• **Work task**
Only a slice of the listing below is wanted. Retype the lines from the one containing "X376800Y127000D03*" through the one containing "X1028700Y461400D03*", exactly, both ends included.

• **Records shown**
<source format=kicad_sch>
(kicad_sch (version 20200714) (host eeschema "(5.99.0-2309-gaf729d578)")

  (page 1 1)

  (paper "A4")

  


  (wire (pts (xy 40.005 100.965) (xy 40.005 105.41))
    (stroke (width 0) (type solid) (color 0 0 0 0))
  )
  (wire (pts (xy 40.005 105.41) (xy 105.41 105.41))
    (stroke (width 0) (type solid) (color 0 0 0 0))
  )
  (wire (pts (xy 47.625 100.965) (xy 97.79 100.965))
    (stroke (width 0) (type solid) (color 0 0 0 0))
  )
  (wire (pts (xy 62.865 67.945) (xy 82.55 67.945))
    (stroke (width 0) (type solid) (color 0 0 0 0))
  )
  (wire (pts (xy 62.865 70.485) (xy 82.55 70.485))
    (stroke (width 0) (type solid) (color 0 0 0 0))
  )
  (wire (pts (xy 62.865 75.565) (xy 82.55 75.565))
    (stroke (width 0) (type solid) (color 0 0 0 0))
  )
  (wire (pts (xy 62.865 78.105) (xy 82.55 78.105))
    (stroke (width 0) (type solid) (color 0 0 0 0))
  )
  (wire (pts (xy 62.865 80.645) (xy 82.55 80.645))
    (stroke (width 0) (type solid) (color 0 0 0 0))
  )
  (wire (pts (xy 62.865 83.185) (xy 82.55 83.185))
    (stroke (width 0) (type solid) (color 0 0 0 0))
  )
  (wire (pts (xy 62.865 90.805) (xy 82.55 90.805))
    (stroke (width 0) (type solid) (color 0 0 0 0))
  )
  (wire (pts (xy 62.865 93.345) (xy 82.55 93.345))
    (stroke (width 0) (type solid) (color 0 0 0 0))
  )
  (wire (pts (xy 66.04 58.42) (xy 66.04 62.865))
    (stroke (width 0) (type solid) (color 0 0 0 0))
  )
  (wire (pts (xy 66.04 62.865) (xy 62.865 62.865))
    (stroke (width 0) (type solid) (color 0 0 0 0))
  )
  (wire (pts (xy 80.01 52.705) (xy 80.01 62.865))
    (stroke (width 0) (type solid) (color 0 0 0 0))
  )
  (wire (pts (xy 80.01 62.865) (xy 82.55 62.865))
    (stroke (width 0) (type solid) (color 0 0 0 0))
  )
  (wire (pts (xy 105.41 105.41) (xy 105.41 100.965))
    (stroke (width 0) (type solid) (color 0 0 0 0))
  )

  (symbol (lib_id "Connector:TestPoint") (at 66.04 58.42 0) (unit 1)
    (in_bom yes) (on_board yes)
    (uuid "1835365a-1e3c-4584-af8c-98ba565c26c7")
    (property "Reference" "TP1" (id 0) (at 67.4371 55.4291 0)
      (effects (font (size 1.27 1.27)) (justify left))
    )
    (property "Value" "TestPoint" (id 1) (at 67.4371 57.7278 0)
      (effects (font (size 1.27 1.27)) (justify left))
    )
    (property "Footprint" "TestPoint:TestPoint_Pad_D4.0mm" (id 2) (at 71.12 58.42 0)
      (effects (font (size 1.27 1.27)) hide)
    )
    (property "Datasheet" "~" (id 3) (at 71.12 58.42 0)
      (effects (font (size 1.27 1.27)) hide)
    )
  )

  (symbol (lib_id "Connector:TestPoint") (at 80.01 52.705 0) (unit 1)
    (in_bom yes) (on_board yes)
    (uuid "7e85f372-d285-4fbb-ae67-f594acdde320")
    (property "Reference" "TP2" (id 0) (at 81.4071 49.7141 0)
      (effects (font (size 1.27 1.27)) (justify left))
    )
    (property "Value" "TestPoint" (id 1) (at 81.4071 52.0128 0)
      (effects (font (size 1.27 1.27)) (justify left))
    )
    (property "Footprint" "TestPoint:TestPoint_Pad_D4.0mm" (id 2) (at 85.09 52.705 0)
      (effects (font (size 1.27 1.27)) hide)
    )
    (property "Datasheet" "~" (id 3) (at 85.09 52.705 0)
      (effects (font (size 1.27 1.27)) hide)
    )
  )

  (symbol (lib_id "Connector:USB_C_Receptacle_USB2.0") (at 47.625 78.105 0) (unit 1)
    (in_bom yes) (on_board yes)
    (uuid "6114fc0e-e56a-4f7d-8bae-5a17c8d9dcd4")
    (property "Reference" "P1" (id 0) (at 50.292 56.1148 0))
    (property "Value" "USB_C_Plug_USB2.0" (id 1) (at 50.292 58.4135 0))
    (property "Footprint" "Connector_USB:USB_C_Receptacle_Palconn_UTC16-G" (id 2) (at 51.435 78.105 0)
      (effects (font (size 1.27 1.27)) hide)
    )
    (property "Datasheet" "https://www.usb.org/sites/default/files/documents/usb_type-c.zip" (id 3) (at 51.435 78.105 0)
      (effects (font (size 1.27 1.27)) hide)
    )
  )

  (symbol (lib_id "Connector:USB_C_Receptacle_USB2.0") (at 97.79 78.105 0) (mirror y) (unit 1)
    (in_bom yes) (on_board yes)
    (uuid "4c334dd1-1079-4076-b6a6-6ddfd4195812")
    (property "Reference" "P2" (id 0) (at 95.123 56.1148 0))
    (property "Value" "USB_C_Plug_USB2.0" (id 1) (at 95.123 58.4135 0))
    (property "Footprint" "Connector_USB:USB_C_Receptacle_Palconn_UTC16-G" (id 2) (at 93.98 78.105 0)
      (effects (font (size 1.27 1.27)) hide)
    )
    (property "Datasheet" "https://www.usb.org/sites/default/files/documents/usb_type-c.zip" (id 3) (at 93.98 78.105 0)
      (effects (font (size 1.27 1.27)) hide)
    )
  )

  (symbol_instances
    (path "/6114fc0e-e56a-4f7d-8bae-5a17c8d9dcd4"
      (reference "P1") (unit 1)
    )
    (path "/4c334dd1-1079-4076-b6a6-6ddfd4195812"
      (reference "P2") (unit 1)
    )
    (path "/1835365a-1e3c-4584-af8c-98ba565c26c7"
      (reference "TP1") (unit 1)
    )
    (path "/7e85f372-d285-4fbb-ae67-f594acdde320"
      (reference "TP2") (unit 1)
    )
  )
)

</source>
---
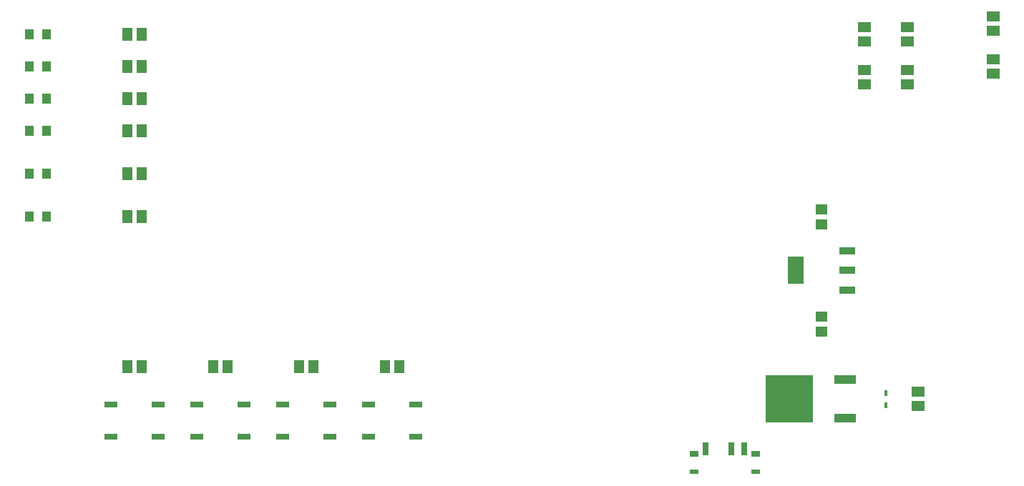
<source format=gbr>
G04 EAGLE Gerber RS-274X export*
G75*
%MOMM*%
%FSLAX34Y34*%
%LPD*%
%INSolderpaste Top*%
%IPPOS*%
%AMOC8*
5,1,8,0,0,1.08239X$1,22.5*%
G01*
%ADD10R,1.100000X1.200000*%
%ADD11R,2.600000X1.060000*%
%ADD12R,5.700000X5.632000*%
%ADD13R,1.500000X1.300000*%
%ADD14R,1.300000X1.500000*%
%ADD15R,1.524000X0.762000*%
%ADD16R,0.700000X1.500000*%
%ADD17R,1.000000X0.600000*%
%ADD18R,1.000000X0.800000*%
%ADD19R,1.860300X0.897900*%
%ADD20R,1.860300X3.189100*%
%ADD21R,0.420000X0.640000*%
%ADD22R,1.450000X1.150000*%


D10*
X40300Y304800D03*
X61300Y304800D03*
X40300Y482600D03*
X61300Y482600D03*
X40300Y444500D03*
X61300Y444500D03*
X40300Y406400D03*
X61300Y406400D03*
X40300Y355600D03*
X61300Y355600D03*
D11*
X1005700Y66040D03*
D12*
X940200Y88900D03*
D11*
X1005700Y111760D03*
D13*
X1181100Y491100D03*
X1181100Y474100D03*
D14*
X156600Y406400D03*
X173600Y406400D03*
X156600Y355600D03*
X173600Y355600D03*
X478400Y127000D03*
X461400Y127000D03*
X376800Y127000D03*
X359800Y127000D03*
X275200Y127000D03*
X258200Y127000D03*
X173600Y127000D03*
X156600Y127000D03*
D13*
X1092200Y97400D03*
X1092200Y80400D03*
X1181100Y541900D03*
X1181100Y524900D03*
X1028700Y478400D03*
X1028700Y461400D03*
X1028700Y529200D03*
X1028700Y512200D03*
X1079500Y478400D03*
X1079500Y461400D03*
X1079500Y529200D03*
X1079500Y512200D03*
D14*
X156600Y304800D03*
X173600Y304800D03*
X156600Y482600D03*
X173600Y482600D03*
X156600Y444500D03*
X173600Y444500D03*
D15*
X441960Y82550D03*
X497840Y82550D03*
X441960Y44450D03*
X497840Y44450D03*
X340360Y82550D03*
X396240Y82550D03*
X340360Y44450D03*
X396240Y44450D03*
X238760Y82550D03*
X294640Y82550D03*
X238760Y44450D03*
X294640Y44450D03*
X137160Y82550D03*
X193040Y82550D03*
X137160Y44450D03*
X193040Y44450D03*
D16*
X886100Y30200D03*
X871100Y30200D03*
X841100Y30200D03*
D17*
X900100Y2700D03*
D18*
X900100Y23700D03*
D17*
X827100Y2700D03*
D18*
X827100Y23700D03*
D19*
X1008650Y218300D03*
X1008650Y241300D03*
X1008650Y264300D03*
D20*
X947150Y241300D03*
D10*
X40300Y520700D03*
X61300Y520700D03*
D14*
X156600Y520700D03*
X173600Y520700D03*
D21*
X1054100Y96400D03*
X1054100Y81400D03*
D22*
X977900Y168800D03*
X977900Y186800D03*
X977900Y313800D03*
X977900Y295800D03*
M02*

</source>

• **Exercise output**
X376800Y127000D03*
X359800Y127000D03*
X275200Y127000D03*
X258200Y127000D03*
X173600Y127000D03*
X156600Y127000D03*
D13*
X1092200Y97400D03*
X1092200Y80400D03*
X1181100Y541900D03*
X1181100Y524900D03*
X1028700Y478400D03*
X1028700Y461400D03*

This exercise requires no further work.